When the project's parser is not yet working, a dummy exampleAST function returnin always nil is a workaround.
Magic names ¶
yy inspects rule actions found in the input file. If the action code mentions identifier lx, yy asumes it refers to the yyLexer passed to yyParse. In that case code like
lx := yylex.(*lexer)
is injected near the beginning of the semantic action. The specific type into which the yylex parameter is type asserted is adjustable using the -yylex flag. Similarly, when identifier lhs is mentioned, a short variable definiton of variable lhs, like
lhs := &Foo{...} $$ = lhs
is injected into the output.y action, replacing the default generated action (see "Concepts")

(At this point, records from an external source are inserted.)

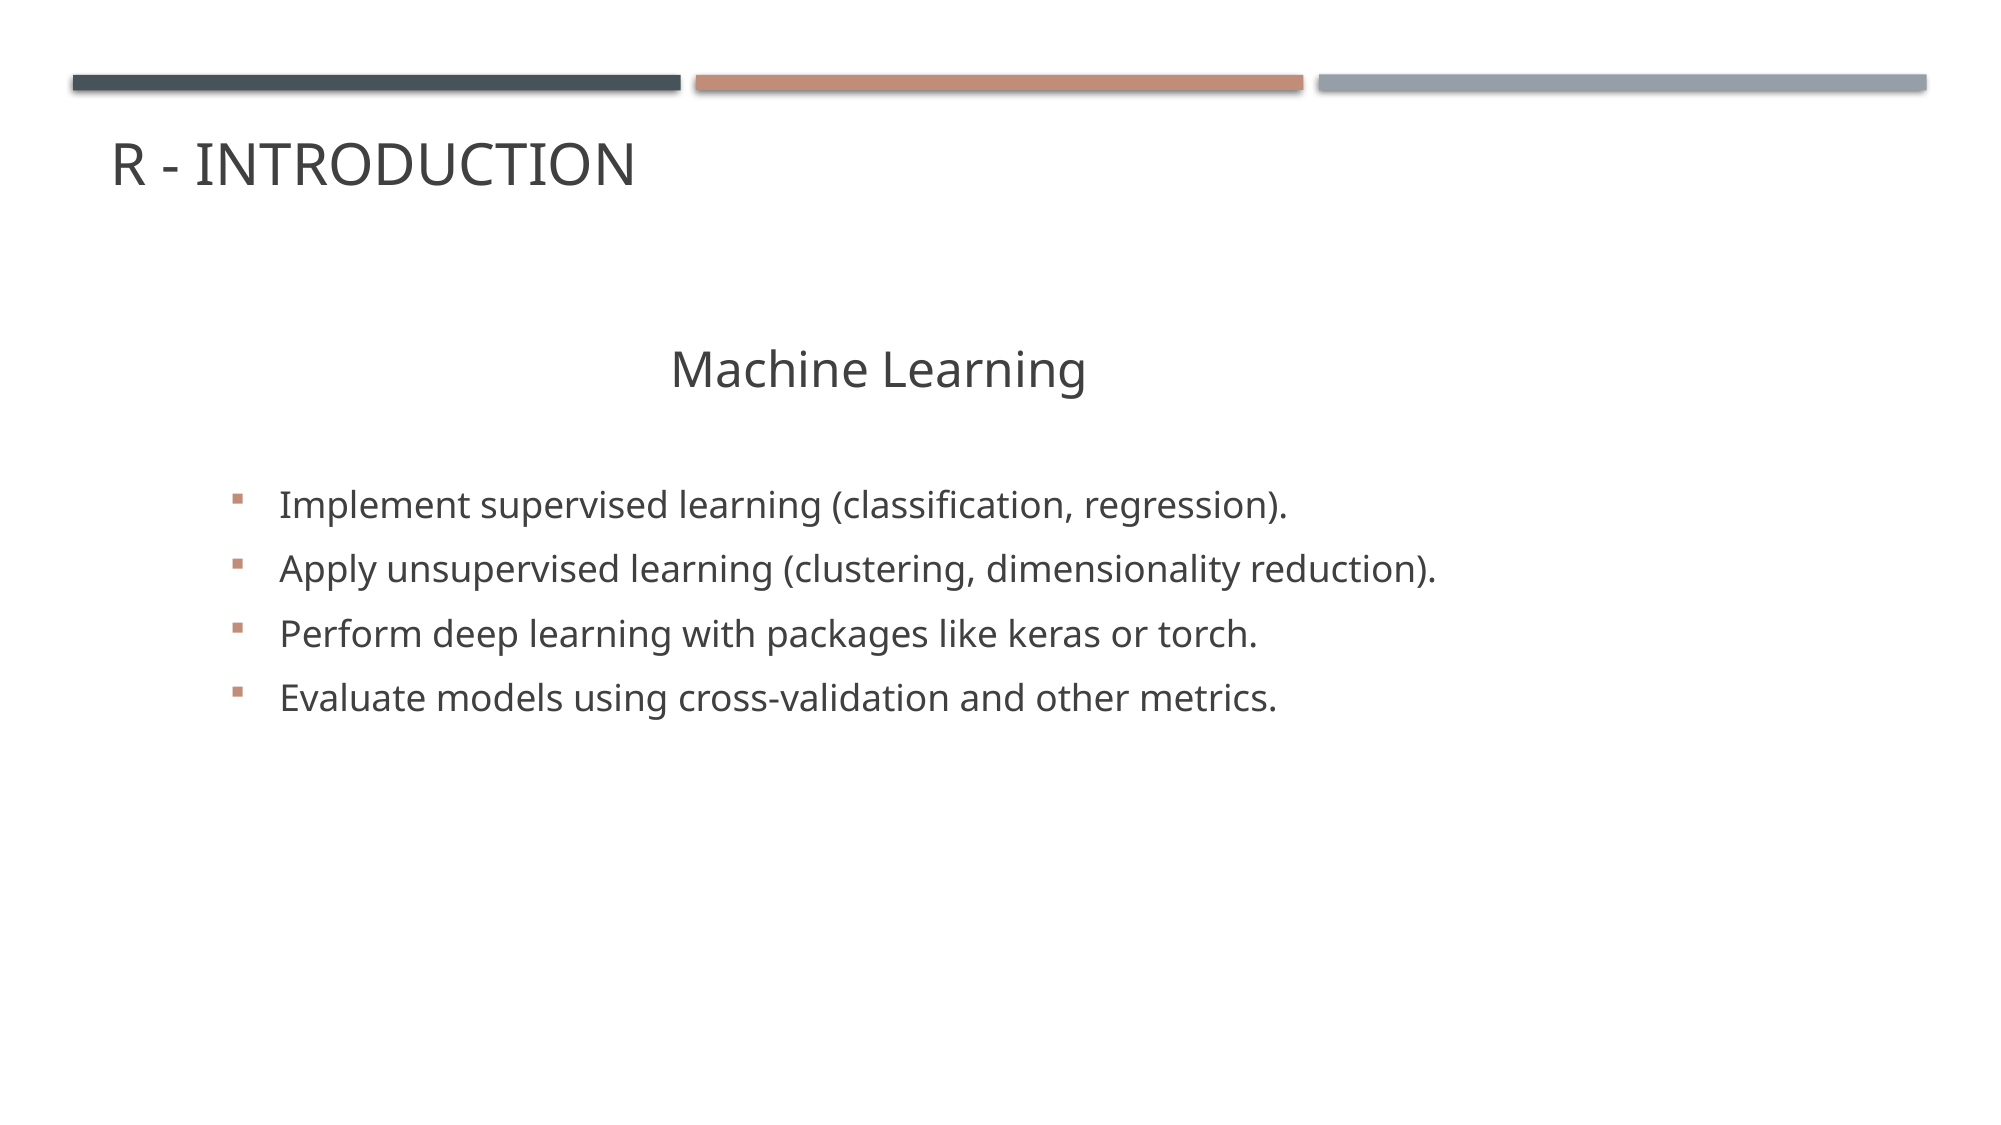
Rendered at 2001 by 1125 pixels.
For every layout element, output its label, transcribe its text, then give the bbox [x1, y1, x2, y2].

title R - Introduction [95, 115, 1905, 205]
list Machine Learning Implement supervised learning (classification, regression). Apply unsupervised learning (clustering, dimensionality reduction). Perform deep learning with packages like keras or torch. Evaluate models using cross-validation and other metrics. [214, 330, 1545, 727]
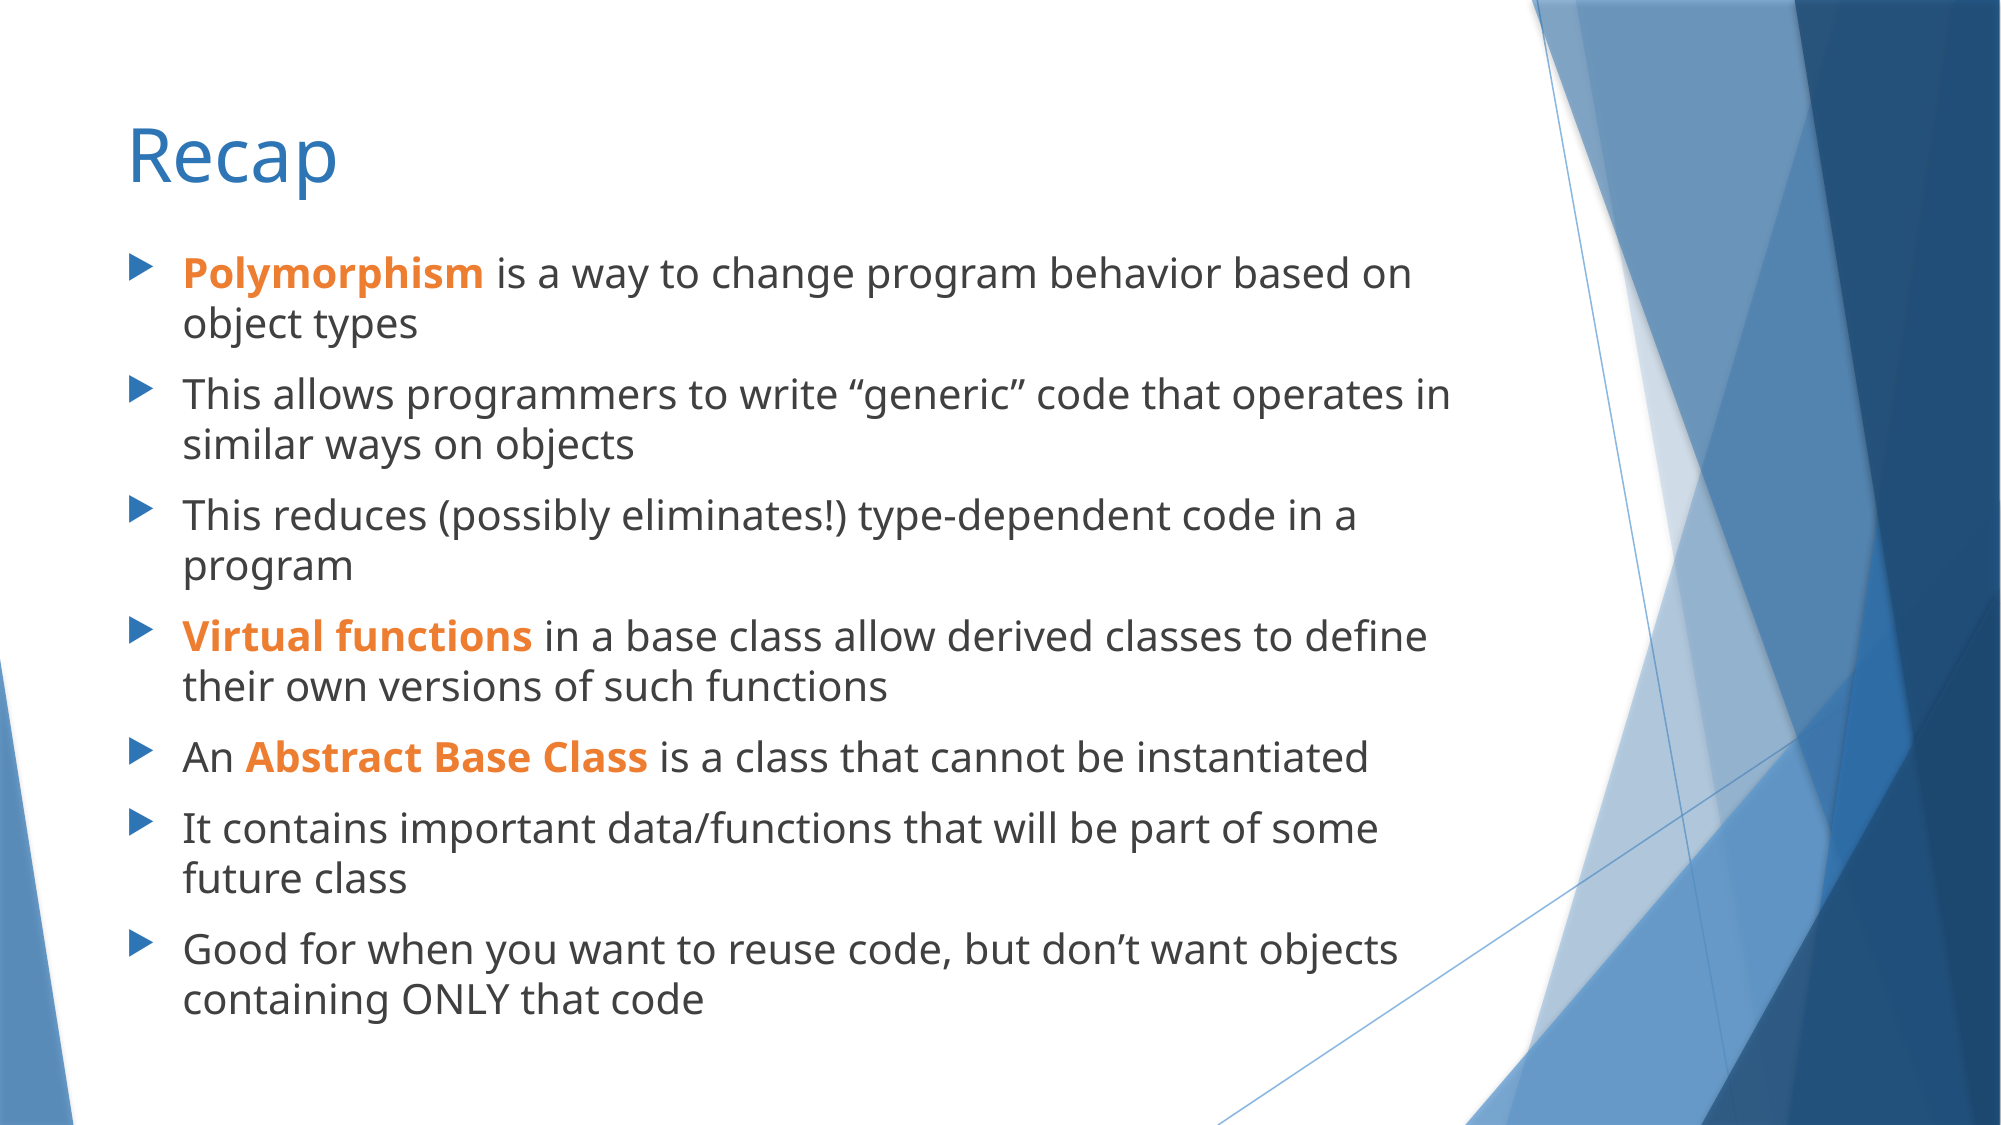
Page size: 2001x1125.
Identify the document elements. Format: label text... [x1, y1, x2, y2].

For example, an action in input.y
| IdentifierList Type '=' ExpressionList { lhs.declare(lx.scope) }
Produces
{ lx := yylex.(*lexer) lhs := &VarSpec{ Case: 2, IdentifierList: $1.(*IdentifierList).reverse(), Type: $2.(*Type), Token: $3, ExpressionList: $4.(*ExpressionList).reverse(), } $$ = lhs lhs.declare(lx.scope) }
in output.y.
The AST examples generator depends on presence of the yy:token directive for all non constant terminal symbols or the presence of the constant token value as in this example
%token /*yy:token "%c" */ IDENTIFIER "identifier" %token BREAK "break"
Using fe ¶
The AST examples yy generates must be post processed by using the fe command (http://godoc.org/github.com/cznic/fe), for example
$ go test -run ^Example[^_] | fe
One of the reasons why this is not done automatically by yy is that the above command will succeed only after your project has a _working_ scanner/parser combination. That's not the case in the early stages.
Directives ¶
yy recognizes specially formatted comments within the input as directives. All directive have the format
//yy:command argument or /*yy:command argument */
Note that the directive must follow immediately the comment opening. There must be no empty line(s) between the directive and the production it aplies to.
Directive example ¶
For example
//yy:example "foo * bar" Rule: Foo '*' Bar //yy:example "foo / bar" | Foo '/' Bar
The argument of the example directive is a doubly quoted Go string. The string is used instead of an automatically generated example.
Directive field ¶
For example
//yy:field count int //yy:field flag bool Rule: Foo Bar
The argument of the field directive is the text up to the end of the comment. The argument is added to the automatically generated fields of the node type of Rule.
Directive ignore ¶
For example
//yy:ignore Rule: Foo Bar
The ignore directive has no arguments. The directive disables generating of the node type of Rule as well as generating code instantiating such node.
Directive list ¶
For example
//yy:list Rule: Item | Rule ',' Item
The list directive has no arguments. yy by default detects all left recursive rules. When such rule has name having suffix 'List', yy automatically generates proper reversing of the rule items. Using the list directive enables the same when such a left recursive rule does not have suffix 'List' in its name.
Directive token ¶
For example
/*yy:token %c*/ IDENT /*yy:token %d*/ NUMBER
The argument of the token directive is a doubly quoted Go string. The string is passed to a fmt.Sprinf call with an numeric argument chosen by yy that falls small ASCII letters. The resulting string is used to generate textual token values in examples.
Directive case ¶
For example
//yy:case Foo /*yy:case Bar */ NUMBER
The argument of the case directive is an identifier, which is appended to the rule name to produce a symbolic and typed case number value. The type name is <RuleName>Case.